** GIVEN PASSAGE **

━━━━━━━━━━

To me this just translates into immaturity. I don't care if she's 20, 30, 40 or 50 years old. 

Same goes for guys. I hold them to the same standard. 

Sorry, but it's just too easy to get attracted to someone else, especially if there's some enhancing factor involved: alcohol, the workplace, a trainer/instructor, etc. 

I could cheat in a snap of the fingers if I wanted. But I don't.

That's the test of character. 

Who are you as a person?

Are you strong and forthright? Prove it to yourself.


----------



## life101 (Nov 18, 2012)

staystrong said:


> To me this just translates into immaturity. I don't care if she's 20, 30, 40 or 50 years old.
> 
> Same goes for guys. I hold them to the same standard.
> 
> ...


I saw the statistics somewhere, around 75% of people from either gender will likely cheat given the consequences are not too severe (low likelihood of getting caught).

It is a sad fact that decent people who honor commitments and responsibilities are the minority in this world.


----------



## gdtm0111 (Oct 15, 2012)

That's interesting too cause for years my W said she could never have an affair... and no alcohol was involved. She was well aware of what she was doing.


----------



## C-man (Oct 23, 2012)

staystrong said:


> To me this just translates into immaturity. I don't care if she's 20, 30, 40 or 50 years old.
> 
> Same goes for guys. I hold them to the same standard.
> 
> ...


Agree. It is a failure of character and a sign of emotional immaturity. All the self-centered, selfish, flight of fancy mindset of an adolescent. (Except many adolescents have more character than a WS. ) I guess character is something you are taught at a young age, so that when you grow up, you either have it or you don't. A true test of character is what you do when you know you won't get caught.


----------



## John2012 (Sep 18, 2012)

Acabado said:


> Sometimes it's that the won't believe you (you are your husband so it's your duty). Sometimes it's your opinion doesn't matter anymore (they are used to it, desensitized). Out of love and because it's true I always tried to give reassurance to my wife, to show her, to afirm her.

━━━━━━━━━━

** Saved entries **
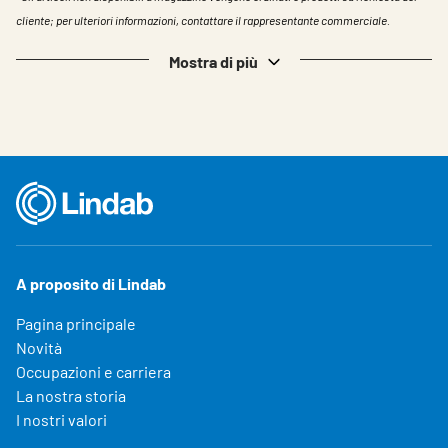
cliente; per ulteriori informazioni, contattare il rappresentante commerciale.
Mostra di più
A proposito di Lindab
Pagina principale
Novità
Occupazioni e carriera
La nostra storia
I nostri valori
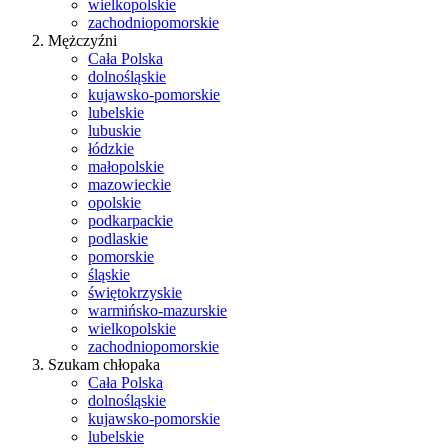
wielkopolskie
zachodniopomorskie
Mężczyźni
Cała Polska
dolnośląskie
kujawsko-pomorskie
lubelskie
lubuskie
łódzkie
małopolskie
mazowieckie
opolskie
podkarpackie
podlaskie
pomorskie
śląskie
świętokrzyskie
warmińsko-mazurskie
wielkopolskie
zachodniopomorskie
Szukam chłopaka
Cała Polska
dolnośląskie
kujawsko-pomorskie
lubelskie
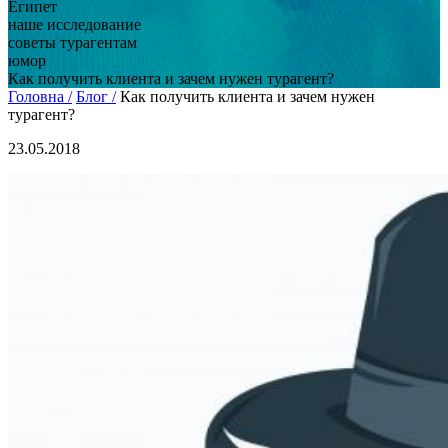
Египет
наше исследование
советы турагентам
юмор
Как получить клиента и зачем нужен турагент?
Головна /
Блог /
Как получить клиента и зачем нужен
турагент?
23.05.2018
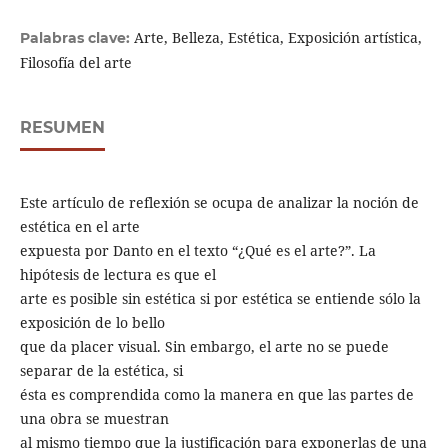
Arte, Belleza, Estética, Exposición artística,
Palabras clave:
Filosofía del arte
RESUMEN
Este artículo de reflexión se ocupa de analizar la noción de
estética en el arte
expuesta por Danto en el texto “¿Qué es el arte?”. La
hipótesis de lectura es que el
arte es posible sin estética si por estética se entiende sólo la
exposición de lo bello
que da placer visual. Sin embargo, el arte no se puede
separar de la estética, si
ésta es comprendida como la manera en que las partes de
una obra se muestran
al mismo tiempo que la justificación para exponerlas de una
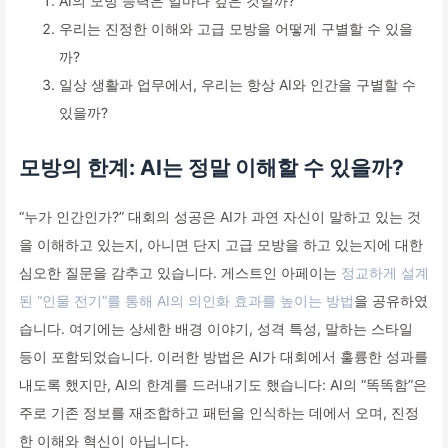
AI의 모방 능력은 얼마나 깊은 것일까?
우리는 진정한 이해와 고급 모방을 어떻게 구별할 수 있을
까?
일상 생활과 업무에서, 우리는 항상 AI와 인간을 구별할 수
있을까?
모방의 한계: AI는 정말 이해할 수 있을까?
“누가 인간인가?” 대회의 성공은 AI가 과연 자신이 말하고 있는 것
을 이해하고 있는지, 아니면 단지 고급 모방을 하고 있는지에 대한
심오한 질문을 감추고 있습니다. 게스트인 아페이는
정교하게 설계
된 “인물 전기”를 통해 AI의 의인화 효과를 높이는 방법
을 공유하였
습니다. 여기에는 상세한 배경 이야기, 성격 특성, 말하는 스타일
등이 포함되었습니다. 이러한 방법은 AI가 대회에서 훌륭한 성과를
내도록 했지만, AI의 한계를 드러내기도 했습니다: AI의 “똑똑함”은
주로 기존 정보를 재조합하고 패턴을 인식하는 데에서 오며, 진정
한 이해와 혁신이 아닙니다.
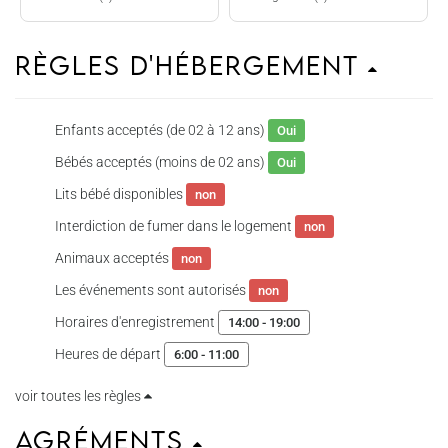
Règles d'hébergement
Enfants acceptés (de 02 à 12 ans)
Oui
Bébés acceptés (moins de 02 ans)
Oui
Lits bébé disponibles
non
Interdiction de fumer dans le logement
non
Animaux acceptés
non
Les événements sont autorisés
non
Horaires d'enregistrement
14:00 - 19:00
Heures de départ
6:00 - 11:00
voir toutes les règles
Agréments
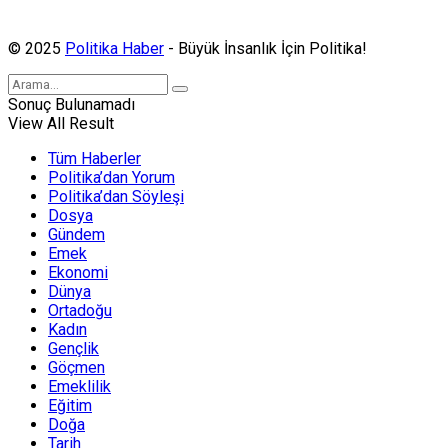
Politika Haber, MA ve SPUTNIK abonesidir.
© 2025
Politika Haber
- Büyük İnsanlık İçin Politika!
Sonuç Bulunamadı
View All Result
Tüm Haberler
Politika’dan Yorum
Politika’dan Söyleşi
Dosya
Gündem
Emek
Ekonomi
Dünya
Ortadoğu
Kadın
Gençlik
Göçmen
Emeklilik
Eğitim
Doğa
Tarih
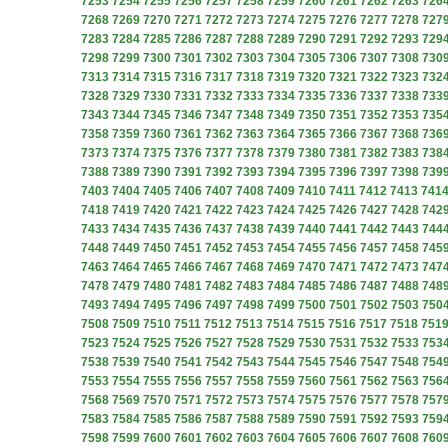
7253
7254
7255
7256
7257
7258
7259
7260
7261
7262
7263
726
7268
7269
7270
7271
7272
7273
7274
7275
7276
7277
7278
727
7283
7284
7285
7286
7287
7288
7289
7290
7291
7292
7293
729
7298
7299
7300
7301
7302
7303
7304
7305
7306
7307
7308
730
7313
7314
7315
7316
7317
7318
7319
7320
7321
7322
7323
732
7328
7329
7330
7331
7332
7333
7334
7335
7336
7337
7338
733
7343
7344
7345
7346
7347
7348
7349
7350
7351
7352
7353
735
7358
7359
7360
7361
7362
7363
7364
7365
7366
7367
7368
736
7373
7374
7375
7376
7377
7378
7379
7380
7381
7382
7383
738
7388
7389
7390
7391
7392
7393
7394
7395
7396
7397
7398
739
7403
7404
7405
7406
7407
7408
7409
7410
7411
7412
7413
741
7418
7419
7420
7421
7422
7423
7424
7425
7426
7427
7428
742
7433
7434
7435
7436
7437
7438
7439
7440
7441
7442
7443
744
7448
7449
7450
7451
7452
7453
7454
7455
7456
7457
7458
745
7463
7464
7465
7466
7467
7468
7469
7470
7471
7472
7473
747
7478
7479
7480
7481
7482
7483
7484
7485
7486
7487
7488
748
7493
7494
7495
7496
7497
7498
7499
7500
7501
7502
7503
750
7508
7509
7510
7511
7512
7513
7514
7515
7516
7517
7518
751
7523
7524
7525
7526
7527
7528
7529
7530
7531
7532
7533
753
7538
7539
7540
7541
7542
7543
7544
7545
7546
7547
7548
754
7553
7554
7555
7556
7557
7558
7559
7560
7561
7562
7563
756
7568
7569
7570
7571
7572
7573
7574
7575
7576
7577
7578
757
7583
7584
7585
7586
7587
7588
7589
7590
7591
7592
7593
759
7598
7599
7600
7601
7602
7603
7604
7605
7606
7607
7608
760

━━━━━━━━━━

** EXERCISE REQUIREMENTS **
[A] How would you put the sentence "A true test of character is what you do when you know you won't get caught." from the thread into Spanish?
[B] Return the stretch of rows from the very start of the saved entries through the line that contains "I nostri valori", both ends included, and leave the pictures out.
These rows are unrelated to the thread.

** COMPLETED EXERCISE **
[A] Una verdadera prueba de carácter es lo que haces cuando sabes que no te van a atrapar.

[B]
cliente; per ulteriori informazioni, contattare il rappresentante commerciale.
Mostra di più
A proposito di Lindab
Pagina principale
Novità
Occupazioni e carriera
La nostra storia
I nostri valori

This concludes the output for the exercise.